Aimmune gave the presentation and then, while they waited to hear back from Nestlé, directors and management met on August 4 to identify additional parties that could have interest at the premium Nestlé was offering. They also discussed the toll Covid-19 was taking on the company. Their Q2 earnings, announced the same day as the Nestlé presentation, had shown zero Palforzia sales. At the meeting, meanwhile, management gave new presentations. In a best-case scenario, sales would go back on track and they would surpass the $1.2 billion in revenue by 2024 analysts had projected for Palforzia. But in a worst-case, revenue would be cut in half all the way through 2025.
Nestle returned with an offer of $34.00 to continue discussions. Aimmune’s reps reached out to five different companies about a buyout, four by email and one by phone. Over the next two weeks, all five said they had no interests.

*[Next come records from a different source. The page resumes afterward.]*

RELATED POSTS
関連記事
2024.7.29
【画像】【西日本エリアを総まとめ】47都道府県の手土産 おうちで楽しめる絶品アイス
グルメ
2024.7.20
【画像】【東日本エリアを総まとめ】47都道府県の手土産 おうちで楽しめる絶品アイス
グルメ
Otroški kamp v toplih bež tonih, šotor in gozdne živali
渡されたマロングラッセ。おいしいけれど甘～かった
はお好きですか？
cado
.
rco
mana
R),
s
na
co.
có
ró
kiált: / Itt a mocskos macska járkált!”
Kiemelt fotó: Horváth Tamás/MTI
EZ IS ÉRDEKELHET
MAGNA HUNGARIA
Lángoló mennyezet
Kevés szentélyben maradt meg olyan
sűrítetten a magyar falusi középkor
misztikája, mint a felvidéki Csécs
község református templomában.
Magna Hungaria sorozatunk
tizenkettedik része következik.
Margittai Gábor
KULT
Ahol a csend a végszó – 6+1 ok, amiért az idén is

Over the next two weeks, Aimmune would agree to partially waive the standstill and enter late-stage talks on a $34.00 basis.
Then on August 24, Nestlé said they had further concerns. Their review had turned up hard questions over the cost of developing the rest of Aimmune’s pipeline, which includes Palforzia-like treatments for egg and tree nut allergies and a Xencor-licensed antibody for food allergies, and they were worried about the net revenue from Palforiza sales. Still, they said, they were willing to discuss a deal at $34. “There were valuation concerns,”
Aimmune reiterated they were worth more, pressing for $35 and told McDade to call back Behar to say the board “were not in consensus as to the advisability of a potential transaction” at $34. The stock, meanwhile, had fallen to less than $13.
Nesté told Aimmune the next morning they were preparing an offer for $34.50. After a “robust” debate later that same morning, the directors agreed to take it if it came. The offer came in writing that night. They signed the deal and waived the standstill. A press release followed on the 31st.